Eine Verjährung der Beitragsforderung ist nicht eingetreten, da im Falle der Ungültigkeit einer Satzung die vierjährige Festsetzungsverjährungsfrist erst mit Ablauf des Kalenderjahrs zu laufen beginnt, in dem die gültige Satzung bekannt gemacht worden ist (Art. 13 Abs. 1 Nr. 4 Buchst. b) cc) 2. Spiegelstrich KAG i.V.m. § 170 Abs. 1 AO). Der Kläger kann hiergegen nicht mit Erfolg einwenden, diese Regelung verstoße gegen den Grundsatz der Rechtssicherheit bzw. verletze ein schützenswertes Vertrauen und müsse daher, insbesondere bei einem zwischenzeitlichen Eigentümerwechsel, abweichend von ihrem Wortlaut zeitlich eingeschränkt werden. Nach ständiger Rechtsprechung des Bayerischen Verwaltungsgerichtshofs bestehen gegen die Regelung, die der Gesetzgeber bewusst in Kenntnis der früheren Rechtsprechung zu Art. 13 Abs. 2 KAG a.F. getroffen hat, keine durchgreifenden verfassungsrechtlichen Bedenken (vgl. z.B. Beschl. v. 28.11.2005, 23 CS 05.2512). Ersichtliches Ziel des Gesetzgebers war es, die Gemeinden bzw. Gemeindeverbände im Falle nichtigen Satzungsrechts vor Beitragsausfällen infolge Verjährungseintritts zu bewahren. Im Übrigen zeigt gerade der vorliegende Fall, dass die vom Kläger für geboten gehaltene richterrechtliche Einschränkung der Vorschrift zu keinem „gerechteren“ Ergebnis führt. Der jetzige Eigentümer des streitgegenständlichen Grundstücks, der dieses vom Kläger im Jahre 1996 erwarb, könnte gegen eine Inanspruchnahme für den schon vom Ersteigentümer vorgenommenen Dachgeschossausbau erst recht einwenden, dass er nicht mehr damit rechnen müsse, aufgrund einer im Jahre 2005 mit Rückwirkung erlassenen Beitragssatzung veranlagt zu werden. Entscheidend unter dem Gesichtspunkt des Vertrauensschutzes bzw. der unzulässigen Rückwirkung ist vielmehr, dass grundsätzlich keiner der jetzigen oder ehemaligen Grundstückseigentümer in seiner Erwartung geschützt ist, von der Nichtigkeit früheren Satzungsrechts profitieren zu können, denn ein abgeschlossener Beitragstatbestand liegt nicht vor. Welchen der Eigentümer die Beitragspflicht trifft, hängt von der Bestimmung des Zeitpunkts der Rückwirkung ab. Ist dieser Zeitpunkt - wie im vorliegenden Fall - ohne Verstoß gegen das Willkürverbot gewählt, besteht kein Grund für eine rechtliche Beanstandung. Wenn diese geboten wäre , müsste sie sich gegen den Zeitpunkt der Rückwirkung richten, nicht aber gegen die Anwendung der Verjährungsvorschriften.

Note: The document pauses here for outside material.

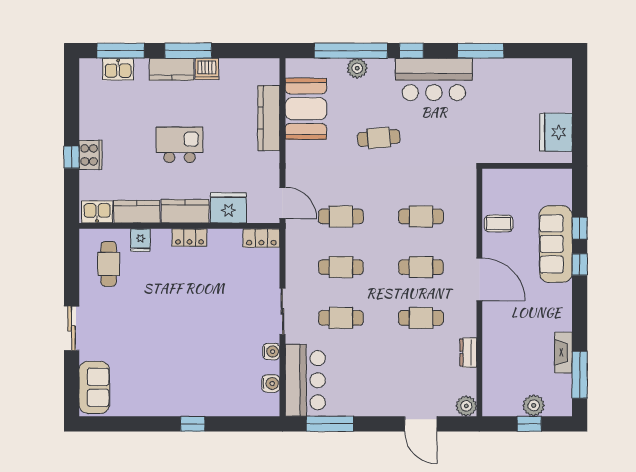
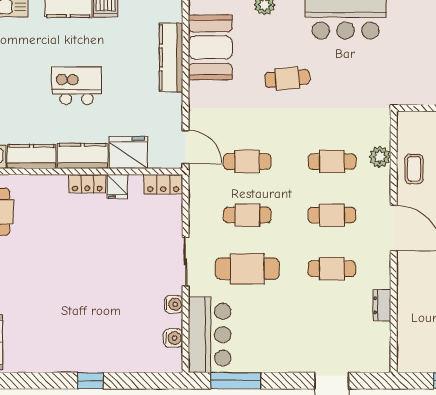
coffee table: (499, 223) -> (414, 169), turned 90
fridge: (140, 240) -> (117, 187), moved
cafe table: (341, 318) -> (247, 269), width x1.37, depth x1.35
plant: (466, 406) -> (380, 157), moved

Die Klage ist demnach mit der Kostenfolge des § 154 Abs. 1 VwGO abzuweisen.

Der Ausspruch zur vorläufigen Vollstreckbarkeit der Kostenentscheidung folgt aus § 167 VwGO i.V.m. §§ 708 ff ZPO.

Beschluss

Der Streitwert wird auf EUR 1.197,32 festgesetzt (§ 52 Abs. 3 Gerichtskostengesetz -GKG-).